GenotypeComplexVariants

WDL source code

Genotypes, filters, and classifies putative complex variants using depth evidence.

The following diagram illustrates the recommended invocation order:

Inputs

info

Some inputs of batch data must match in order. Specifically, the order of the batches array should match that of depth_vcfs, bincov_files, depth_gt_rd_sep_files, and median_coverage_files.

cohort_name

Cohort name. The guidelines outlined in the sample ID requirements section apply here.

batches

Array of batch identifiers. Should match the name used in GatherBatchEvidence.

ped_file

Family structures and sex assignments determined in EvidenceQC. See PED file format.

depth_vcfs

Array of re-genotyped depth caller variants for all batches, generated in RegenotypeCNVs. Must match order of batches.

Optional merge_vcfs

Default: false. If true, merge contig-sharded VCFs into one genome-wide VCF. This may be used for convenience but cannot be used with downstream workflows.

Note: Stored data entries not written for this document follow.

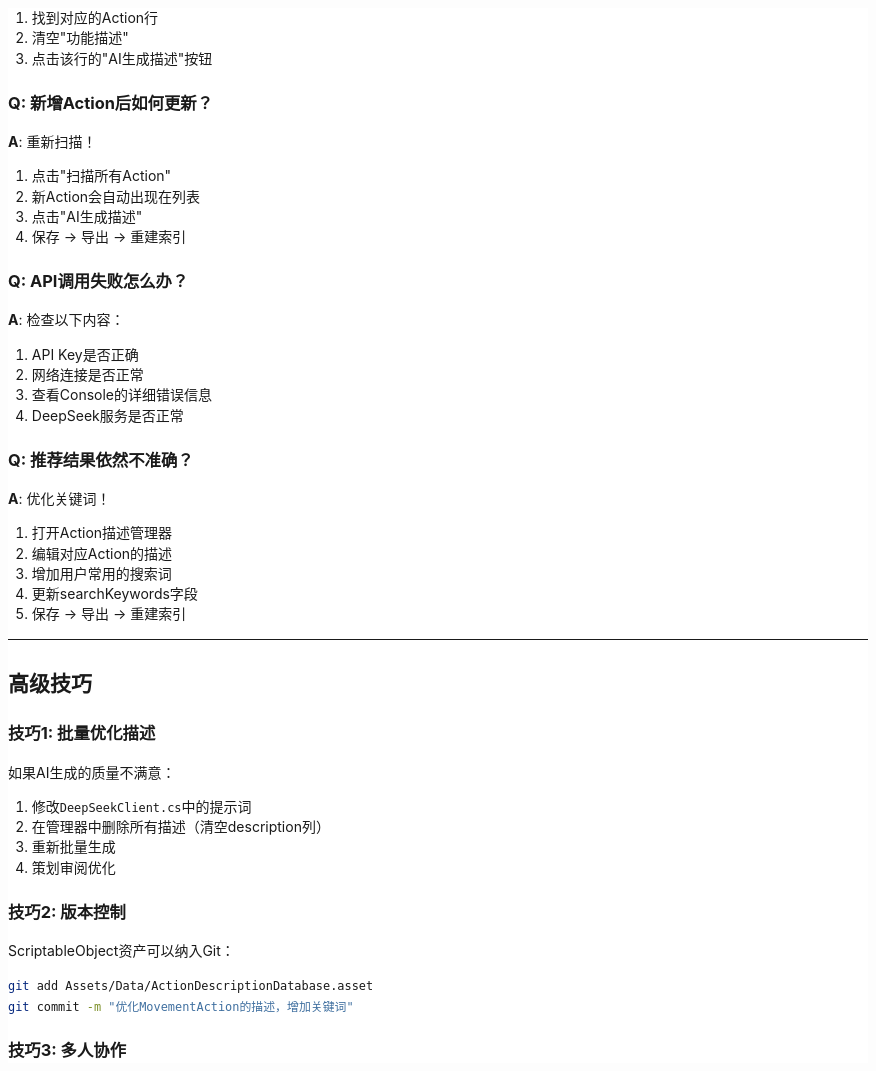1. 找到对应的Action行
2. 清空"功能描述"
3. 点击该行的"AI生成描述"按钮

### Q: 新增Action后如何更新？

**A**: 重新扫描！

1. 点击"扫描所有Action"
2. 新Action会自动出现在列表
3. 点击"AI生成描述"
4. 保存 → 导出 → 重建索引

### Q: API调用失败怎么办？

**A**: 检查以下内容：

1. API Key是否正确
2. 网络连接是否正常
3. 查看Console的详细错误信息
4. DeepSeek服务是否正常

### Q: 推荐结果依然不准确？

**A**: 优化关键词！

1. 打开Action描述管理器
2. 编辑对应Action的描述
3. 增加用户常用的搜索词
4. 更新searchKeywords字段
5. 保存 → 导出 → 重建索引

---

## 高级技巧

### 技巧1: 批量优化描述

如果AI生成的质量不满意：

1. 修改`DeepSeekClient.cs`中的提示词
2. 在管理器中删除所有描述（清空description列）
3. 重新批量生成
4. 策划审阅优化

### 技巧2: 版本控制

ScriptableObject资产可以纳入Git：

```bash
git add Assets/Data/ActionDescriptionDatabase.asset
git commit -m "优化MovementAction的描述，增加关键词"
```

### 技巧3: 多人协作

Optional localize_shard_size

Default: 50000. Shard size for parallel computations. Decreasing this parameter may help reduce run time.

complex_resolve_vcfs

Array of contig-sharded VCFs containing putative complex variants, generated in ResolveComplexVariants.

bincov_files

Array of RD evidence files for all batches from GatherBatchEvidence. Must match order of batches.

depth_gt_rd_sep_files

Array of "depth_depth" genotype cutoff files (depth evidence for depth-based calls) generated in GenotypeBatch. Order must match that of batches.

median_coverage_files

Array of median coverage tables for all batches from GatherBatchEvidence. Order must match that of batches.

Optional use_hail

Default: false. Use Hail for VCF concatenation. This should only be used for projects with over 50k samples. If enabled, the gcs_project must also be provided. Does not work on Terra.

Optional gcs_project

Google Cloud project ID. Required only if enabling use_hail.

Outputs

complex_genotype_vcfs

Array of contig-sharded VCFs containing fully resolved and genotyped complex variants.

complex_genotype_merged_vcf

Genome-wide output VCF. Only generated if using merge_vcfs.